The Centers for Disease Control and Prevention announced that the medical costs of treating obesity-related diseases topped $147 billion in 2008, according to a recent report in the Wall Street Journal.
During the past decade that cost of treating obesity effectively doubled: The medical costs associated with obesity were pegged at $74 billion in 1998. The number of obese people in the U.S. rose 37 percent between 1998 and 2006. In 2006 obesity costs accounted for about 9.1 percent of all medical costs. Obese people also spent about 42 percent more than people of normal weight on medical costs in 2006, which makes for a difference of $1,429. Most of those costs were from prescription drugs.
The CDC said that the average American is about 23 pounds overweight and consumers about 250 more calories a day than the average American did two or three decades ago.
The CDC's budget for nutrition, physical activity and obesity programs is only about $43 million for this year.
At Qualcomm's Smart Services Leadership Summit in San Diego this week, the West Wireless Health Institute's Dr. Eric Topol noted that we now have uncovered the the genetic contribution to non-syndromic human obesity.

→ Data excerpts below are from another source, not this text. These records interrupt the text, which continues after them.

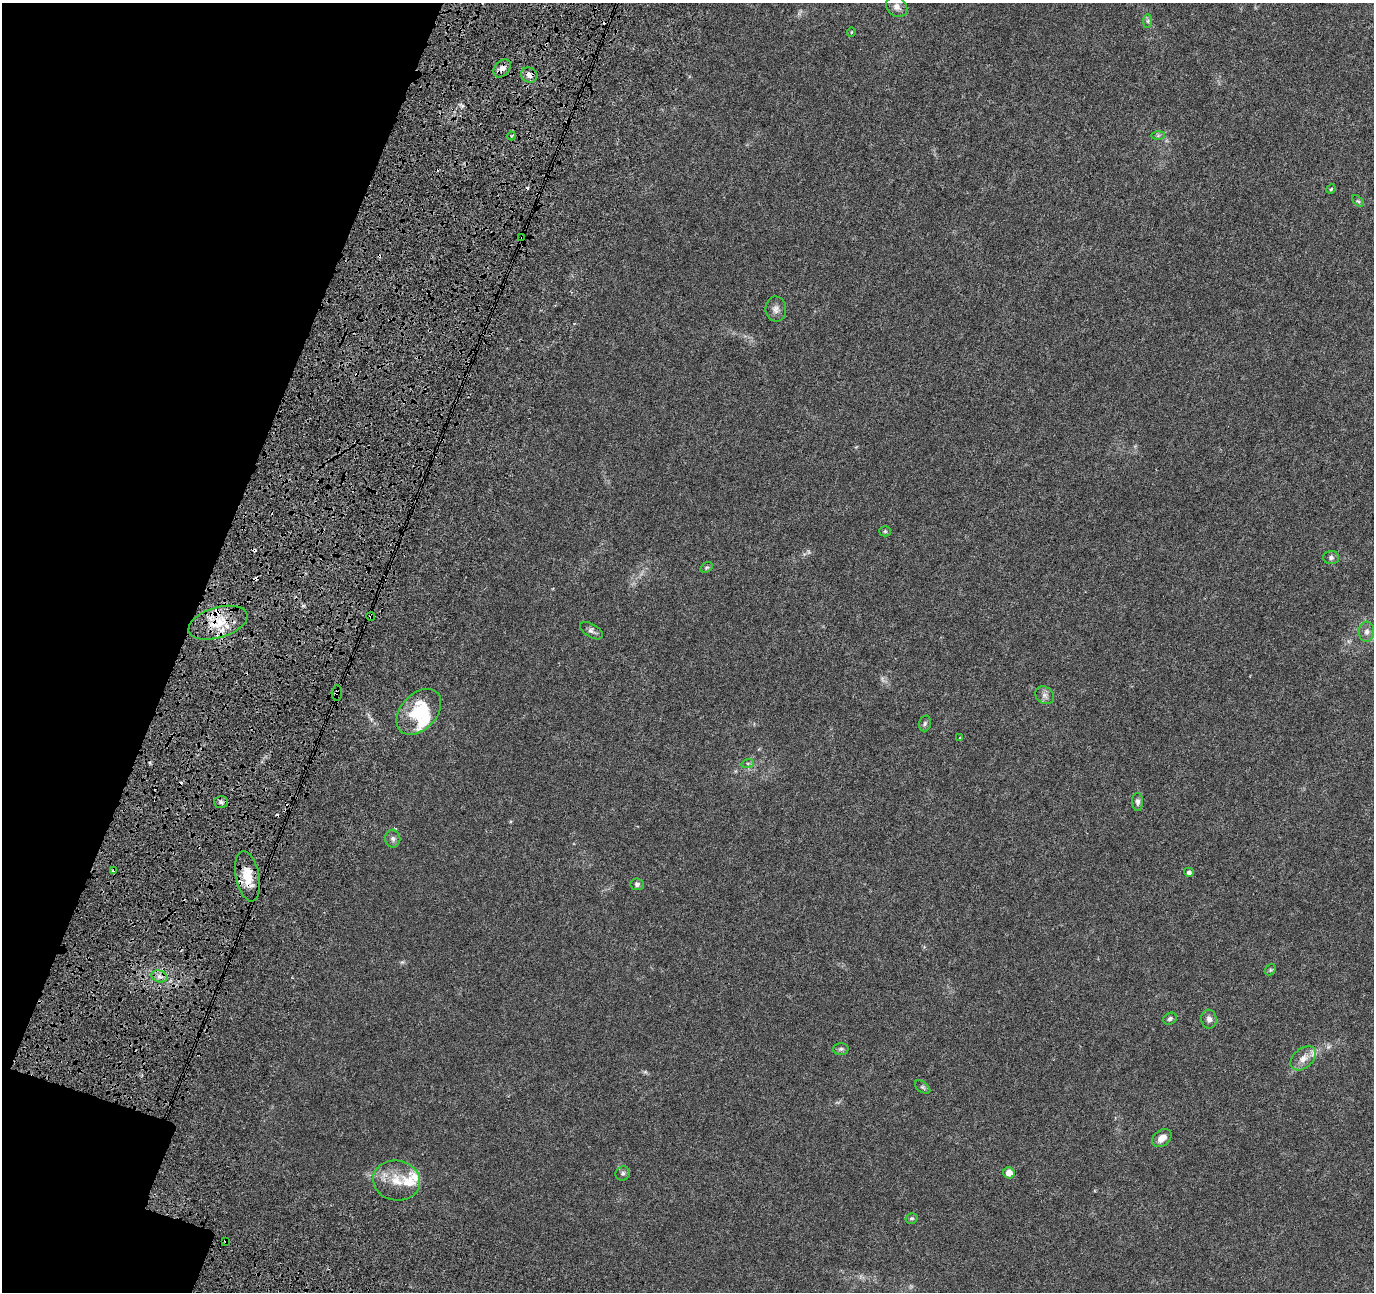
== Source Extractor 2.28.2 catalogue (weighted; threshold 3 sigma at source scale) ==
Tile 9 of 4 x 4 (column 1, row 3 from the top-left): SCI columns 191-1562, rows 1692-2981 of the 5873 x 6022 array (HDU 1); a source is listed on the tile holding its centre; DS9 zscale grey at full resolution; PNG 1376 x 1294 px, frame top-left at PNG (2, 3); each listed source drawn as its Kron ellipse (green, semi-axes under 4 px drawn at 4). Shown black and unused: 16% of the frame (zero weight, under 4 of 8 exposures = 9% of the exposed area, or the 3 px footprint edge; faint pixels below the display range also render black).
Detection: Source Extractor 2.28.2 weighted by HDU 2 'WHT'; one run over the whole footprint, this tile lists its part. Background 0.00921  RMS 0.0012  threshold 0.00494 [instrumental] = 3 sigma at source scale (4.09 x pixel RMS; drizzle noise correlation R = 1.36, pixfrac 0.8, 0.0396/0.0396 arcsec/px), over >= 5 px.
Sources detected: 61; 2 too faint to see at this stretch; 1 inside a brighter object's white glare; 9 cosmic-ray / hot-pixel residue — neither listed nor drawn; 5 inside a brighter listed object's ellipse — not listed separately; the other 44 listed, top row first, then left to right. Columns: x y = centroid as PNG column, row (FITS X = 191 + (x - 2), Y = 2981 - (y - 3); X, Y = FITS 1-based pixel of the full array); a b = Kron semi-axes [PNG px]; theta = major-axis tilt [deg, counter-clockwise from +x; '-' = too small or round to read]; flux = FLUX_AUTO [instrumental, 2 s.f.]
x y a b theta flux
897 7 11 9 -41 0.58
1148 21 7 4 90 0.19
851 32 5 3 - 0.083
502 68 10 7 49 0.61
529 75 8 7 - 0.54
512 136 4 3 - 0.13
1158 136 7 4 1 0.18
1331 189 5 4 - 0.13
1358 201 7 4 -44 0.16
522 238 4 3 - 0.1
776 309 12 10 -86 0.57
885 531 5 5 - 0.15
1331 558 8 6 2 0.29
706 567 6 4 33 0.15
371 617 4 3 - 0.21
218 623 30 15 17 3.3
591 631 13 6 -31 0.37
1367 632 10 7 85 0.46
337 693 8 5 86 0.42
1045 695 10 8 -36 0.45
419 712 26 18 47 4.7
925 723 8 5 74 0.23
960 738 3 3 - 0.12
748 763 6 4 18 0.17
221 802 7 6 - 0.35
1138 802 9 5 -90 0.31
393 839 9 7 -82 0.35
114 870 4 3 - 0.41
1189 872 5 4 - 0.24
248 876 25 11 -79 2.5
637 884 6 6 - 0.24
1270 970 6 4 47 0.15
159 976 8 5 -17 0.48
1170 1019 7 5 30 0.23
1209 1019 9 7 -81 0.48
841 1049 7 6 - 0.23
1303 1058 15 9 40 0.88
923 1087 9 5 -37 0.19
1162 1138 11 7 37 0.8
623 1173 7 6 - 0.25
1009 1173 6 5 - 1
397 1181 24 20 -10 2.5
911 1218 6 5 - 0.17
226 1241 4 3 - 0.36
Overlapping masked pixels (flux is a lower limit): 9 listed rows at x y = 502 68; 529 75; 522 238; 371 617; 218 623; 337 693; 114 870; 248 876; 226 1241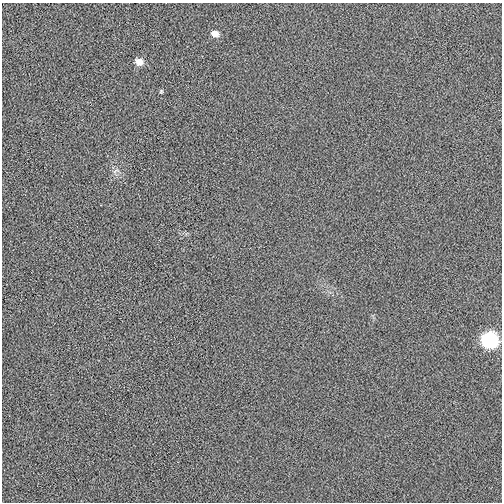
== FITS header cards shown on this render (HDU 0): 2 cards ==
NAXIS1  =                  500
NAXIS2  =                  500

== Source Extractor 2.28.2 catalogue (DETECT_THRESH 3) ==
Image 500 x 500 px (HDU 0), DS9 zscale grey, 1 PNG px = 1 image px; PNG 504 x 504 px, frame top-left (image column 1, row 500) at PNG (2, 3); no overlay
Background 0.00242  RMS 0.017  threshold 0.0503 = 3 sigma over >= 5 px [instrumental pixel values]
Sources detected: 5; all 5 listed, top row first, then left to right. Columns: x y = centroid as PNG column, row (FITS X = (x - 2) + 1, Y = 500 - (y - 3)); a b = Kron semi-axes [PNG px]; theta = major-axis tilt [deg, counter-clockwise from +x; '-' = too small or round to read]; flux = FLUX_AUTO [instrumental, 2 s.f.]
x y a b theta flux
215 34 8 6 -11 8
139 62 8 7 - 9.3
161 91 5 4 - 1.3
115 171 11 3 41 2.3
490 340 9 9 - 190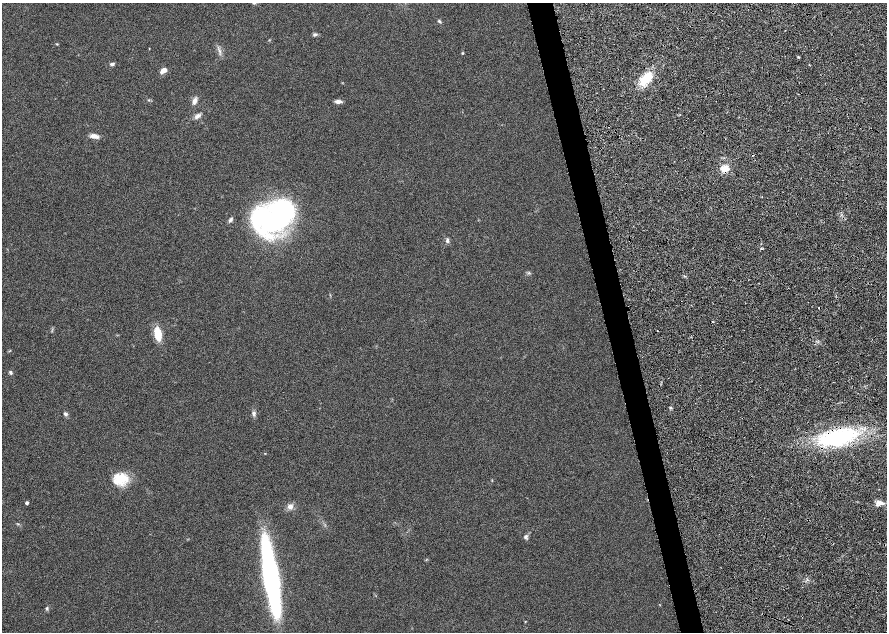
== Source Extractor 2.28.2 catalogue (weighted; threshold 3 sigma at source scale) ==
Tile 11 of 4 x 4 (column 3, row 3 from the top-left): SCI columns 3546-5314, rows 1315-2574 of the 7092 x 5198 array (HDU 1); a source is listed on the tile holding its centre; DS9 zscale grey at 2 x 2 block average (1 PNG px = mean of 2 x 2 image px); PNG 889 x 634 px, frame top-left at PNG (2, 3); no overlay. Shown black and unused: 4% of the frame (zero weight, under 4 of 8 exposures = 4% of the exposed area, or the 3 px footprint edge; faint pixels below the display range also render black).
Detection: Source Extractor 2.28.2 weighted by HDU 2 'WHT'; one run over the whole footprint, this tile lists its part. Background 0.023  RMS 0.0036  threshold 0.0146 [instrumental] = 3 sigma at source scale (4.09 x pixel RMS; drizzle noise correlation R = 1.36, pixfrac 0.8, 0.0396/0.0396 arcsec/px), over >= 5 px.
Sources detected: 39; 2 inside a brighter object's white glare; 1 cosmic-ray / hot-pixel residue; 1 long thin detection or spike segment (spike, bleed or trail) — not listed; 3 inside a brighter listed object's ellipse — not listed separately; the other 32 listed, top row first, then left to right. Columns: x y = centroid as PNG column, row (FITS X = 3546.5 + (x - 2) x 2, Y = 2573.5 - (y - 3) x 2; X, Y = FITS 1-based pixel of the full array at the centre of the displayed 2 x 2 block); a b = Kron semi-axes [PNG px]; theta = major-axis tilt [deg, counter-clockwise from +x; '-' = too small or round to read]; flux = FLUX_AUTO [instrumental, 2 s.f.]
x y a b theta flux
439 21 5 3 - 0.8
315 35 6 4 21 1.3
57 44 3 3 - 0.42
219 50 5 3 - 1.1
462 53 3 3 - 0.53
798 57 3 2 - 0.45
112 64 4 3 - 1.5
163 71 8 4 30 3.9
646 79 17 9 44 15
149 100 3 3 - 0.53
194 101 7 5 68 2.9
338 101 8 4 -3 2.3
197 116 10 4 37 2.1
94 136 10 5 -9 3.4
725 169 3 3 - 31
762 196 2 2 - 0.48
269 220 42 33 -23 93
447 240 7 4 89 1.3
761 248 3 2 - 0.5
819 308 2 2 - 2.1
158 334 14 7 -80 11
10 372 5 3 - 0.99
671 408 3 3 - 0.68
254 413 7 5 -72 1.5
65 414 5 4 - 1.3
839 437 42 15 13 63
122 478 16 15 - 12
27 503 3 2 - 1.6
880 503 10 5 -18 3.5
290 506 6 5 - 2.9
525 536 5 4 - 1.3
47 608 5 3 - 0.81
Overlapping masked pixels (flux is a lower limit): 3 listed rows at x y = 725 169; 819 308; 839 437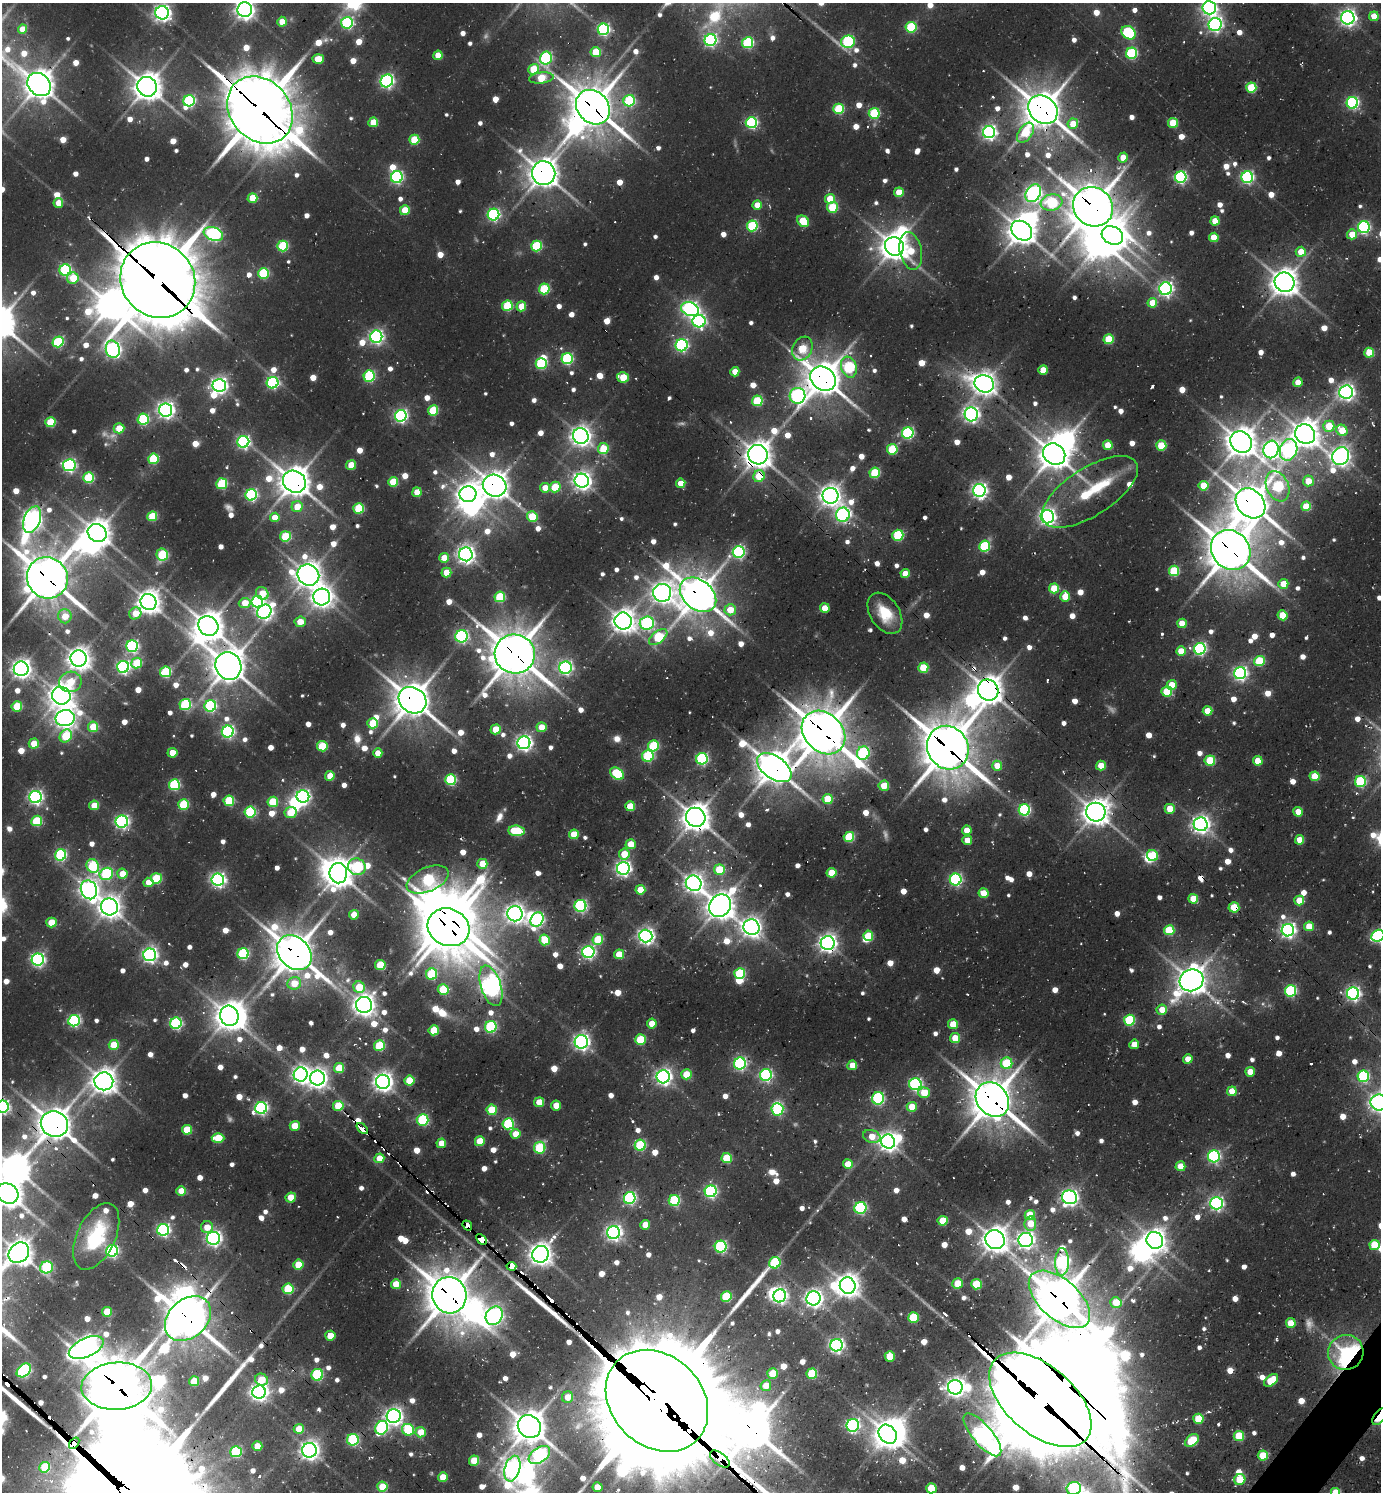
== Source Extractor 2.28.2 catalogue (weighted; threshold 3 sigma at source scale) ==
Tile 6 of 4 x 4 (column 2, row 2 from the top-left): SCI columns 1682-3060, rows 3048-4537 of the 6039 x 6026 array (HDU 1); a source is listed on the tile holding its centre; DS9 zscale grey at full resolution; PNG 1383 x 1494 px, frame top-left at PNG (2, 3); each listed source drawn as its Kron ellipse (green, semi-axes under 4 px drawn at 4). Shown black and unused: <1% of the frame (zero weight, under 2 of 3 exposures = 4% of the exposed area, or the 3 px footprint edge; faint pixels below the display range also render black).
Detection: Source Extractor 2.28.2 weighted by HDU 2 'WHT'; one run over the whole footprint, this tile lists its part. Background 0.121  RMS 0.011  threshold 0.0513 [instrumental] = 3 sigma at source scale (4.5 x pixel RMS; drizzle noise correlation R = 1.50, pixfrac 1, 0.05/0.05 arcsec/px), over >= 5 px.
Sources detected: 1025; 12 too faint to see at this stretch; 39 inside a brighter object's white glare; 19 cosmic-ray / hot-pixel residue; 4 long thin detections or spike segments (spike, bleed or trail) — neither listed nor drawn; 9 inside a brighter listed object's ellipse — not listed separately; of the other 942, all 500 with FLUX_AUTO >= 21.4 (the completeness limit of this list) listed and drawn (442 fainter detections not listed), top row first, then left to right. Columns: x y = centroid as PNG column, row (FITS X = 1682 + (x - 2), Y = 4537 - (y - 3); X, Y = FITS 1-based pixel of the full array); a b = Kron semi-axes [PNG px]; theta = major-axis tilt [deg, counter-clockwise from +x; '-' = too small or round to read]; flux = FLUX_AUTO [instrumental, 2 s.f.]
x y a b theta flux
1209 8 7 7 - 410
245 10 7 7 - 740
162 13 7 6 - 530
1374 16 5 4 - 24
1348 18 6 6 - 530
282 22 5 4 - 26
347 23 6 5 - 200
1215 25 6 6 - 400
911 27 5 5 - 100
23 29 5 4 - 27
603 29 6 5 - 220
1129 33 7 6 - 130
710 40 6 6 - 260
848 42 7 6 - 180
748 43 5 5 - 130
596 52 5 5 - 57
1132 53 5 5 - 140
438 55 4 4 - 29
546 58 6 6 - 210
318 59 5 4 - 33
534 69 5 5 - 53
541 78 12 5 6 58
387 81 7 6 - 320
39 84 13 10 -44 1700
147 87 10 9 - 1600
1251 88 5 5 - 76
189 101 6 5 - 170
629 101 6 5 - 120
1352 103 6 5 - 220
593 107 19 15 -47 3000
839 109 5 5 - 84
260 110 36 29 -49 6000
1043 110 16 13 -39 2600
874 113 5 5 - 110
373 122 5 4 - 38
751 123 5 5 - 180
1173 123 5 5 - 49
1073 124 5 5 - 27
989 132 6 6 - 400
1025 133 11 6 55 52
414 140 5 5 - 55
1123 158 5 4 - 28
544 173 12 11 - 1700
397 177 6 6 - 210
1181 177 6 5 - 240
1247 177 6 6 - 240
899 192 5 5 - 32
1033 193 9 7 59 500
252 198 5 4 - 46
830 199 5 5 - 36
58 203 5 4 - 22
1051 203 11 8 10 100
757 205 4 4 - 25
832 207 5 5 - 57
1093 207 21 19 -39 3200
405 210 5 5 - 34
494 215 6 5 - 230
803 221 6 5 - 55
1215 221 4 4 - 28
752 226 5 5 - 110
1364 227 6 6 - 220
1022 231 11 9 -37 1600
213 234 10 6 -21 310
1352 234 5 5 - 24
1112 235 11 8 -27 1400
1214 237 5 4 - 35
283 246 5 5 - 100
536 246 5 5 - 100
894 246 10 9 - 1500
911 251 19 11 -78 40
1301 252 5 5 - 25
65 270 6 5 - 180
263 273 5 5 - 110
73 278 6 5 - 37
158 280 39 36 -49 8700
1284 282 10 9 - 1400
544 289 5 5 - 85
1165 289 6 6 - 360
1152 303 5 5 - 30
507 306 5 5 - 81
521 306 5 4 - 28
690 309 9 6 -21 450
699 321 6 6 - 290
376 337 6 6 - 350
1109 339 5 5 - 59
58 342 5 5 - 120
682 345 6 6 - 230
802 348 12 9 61 56
113 349 9 7 -76 420
1369 353 5 5 - 46
567 359 5 5 - 160
541 363 5 5 - 130
849 367 11 7 -71 140
1043 370 5 4 - 27
735 372 4 4 - 23
369 376 5 5 - 140
623 377 6 5 - 42
823 379 14 11 -37 2300
1298 382 5 4 - 26
273 383 6 5 - 200
984 384 10 8 -23 1000
219 385 6 6 - 540
1346 392 7 6 - 540
797 396 8 8 - 340
757 401 5 5 - 80
166 410 6 6 - 570
433 410 5 5 - 69
971 414 7 6 - 470
401 416 6 6 - 290
143 419 5 5 - 130
50 422 5 5 - 63
1329 426 5 5 - 40
119 428 5 5 - 27
1342 430 6 5 - 41
908 433 6 5 - 180
1305 434 10 9 - 1500
581 436 8 7 - 890
243 442 6 6 - 290
1241 442 11 10 - 1700
1108 445 5 5 - 31
1161 446 5 5 - 46
603 449 5 5 - 49
892 449 5 5 - 73
1271 449 9 7 72 590
1288 450 11 8 70 250
1054 454 11 10 - 1800
758 455 10 9 - 1500
1341 456 9 8 - 760
153 459 5 5 - 84
69 465 6 6 - 260
351 465 5 4 - 34
875 473 5 5 - 76
759 476 6 5 - 46
88 478 5 5 - 100
582 481 7 7 - 710
1308 481 5 5 - 24
294 482 12 10 -36 1900
393 482 5 5 - 49
681 483 4 4 - 24
222 484 5 5 - 98
495 486 12 10 -29 1500
1204 486 5 5 - 42
1277 486 16 11 -66 110
555 487 5 5 - 47
545 488 5 4 - 21
979 490 6 6 - 460
417 492 5 4 - 28
1090 492 55 24 33 120
468 494 8 8 - 910
251 495 6 5 - 200
830 496 8 8 - 950
1251 503 16 13 -47 2400
1306 506 5 5 - 39
297 507 5 5 - 26
359 508 5 5 - 87
843 515 7 6 - 320
152 516 5 5 - 58
275 517 5 4 - 26
532 517 5 5 - 54
1047 517 6 6 - 580
32 520 14 8 69 850
97 533 10 8 -37 1400
898 535 5 5 - 110
285 536 5 5 - 73
985 546 5 5 - 110
1231 550 21 18 -47 3100
739 552 6 6 - 220
162 554 6 6 - 86
466 554 7 7 - 620
444 558 5 5 - 24
1174 571 5 5 - 85
446 573 5 5 - 28
905 574 4 4 - 22
308 575 11 10 - 1300
47 578 21 20 - 3300
1283 584 5 5 - 24
1054 588 5 5 - 44
262 593 7 6 - 27
662 593 9 9 - 860
698 595 20 14 -40 2500
1065 596 5 5 - 28
322 597 8 8 - 940
500 597 5 5 - 82
148 602 8 7 - 1200
257 602 6 5 - 190
245 603 6 5 - 24
825 608 5 4 - 25
730 610 5 5 - 30
264 612 7 6 - 470
135 613 6 5 - 25
885 613 22 14 -57 37
1283 615 5 5 - 46
65 616 7 6 - 25
623 621 8 8 - 1100
300 622 5 5 - 24
647 623 7 6 - 250
1182 623 5 4 - 25
208 626 10 9 - 1700
461 636 6 6 - 220
658 637 10 5 38 84
132 646 6 6 - 220
1200 649 6 5 - 240
1181 651 4 4 - 28
515 654 20 19 - 3400
79 659 8 8 - 1000
1259 661 5 5 - 78
137 663 5 5 - 66
228 666 14 13 - 2100
123 667 6 6 - 290
565 668 6 6 - 290
923 668 5 5 - 57
21 669 7 7 - 740
165 672 5 5 - 97
1240 673 6 6 - 330
70 682 11 10 - 37
1172 685 5 5 - 31
988 690 11 10 - 1600
1167 691 5 5 - 61
61 696 9 8 - 1100
412 700 14 12 -37 2400
185 705 6 5 - 120
17 706 5 5 - 59
210 706 6 5 - 170
1207 711 5 4 - 31
65 718 10 8 11 870
373 723 5 5 - 52
93 727 5 5 - 39
542 727 5 5 - 30
496 729 5 5 - 38
228 732 6 6 - 250
823 733 24 19 -45 3700
66 736 7 5 54 74
524 743 6 6 - 470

"We now know at birth who is likely to be unequivocablly associated with the propensity to become obese," Topol said. A wireless health solution like the one Philometron is developing, Topol said, would enable users to keep track of "calories in and calories out" through the use of a wireless "band aid" equipped with sensors that can report the metrics to the user's smartphone.
"That's doable - it's just a matter of when," Topol said. "... [People] sure aren't going to be looking up [their calorie intake] on a calorie book... This is the biggest chance we have at improving obesity around the world."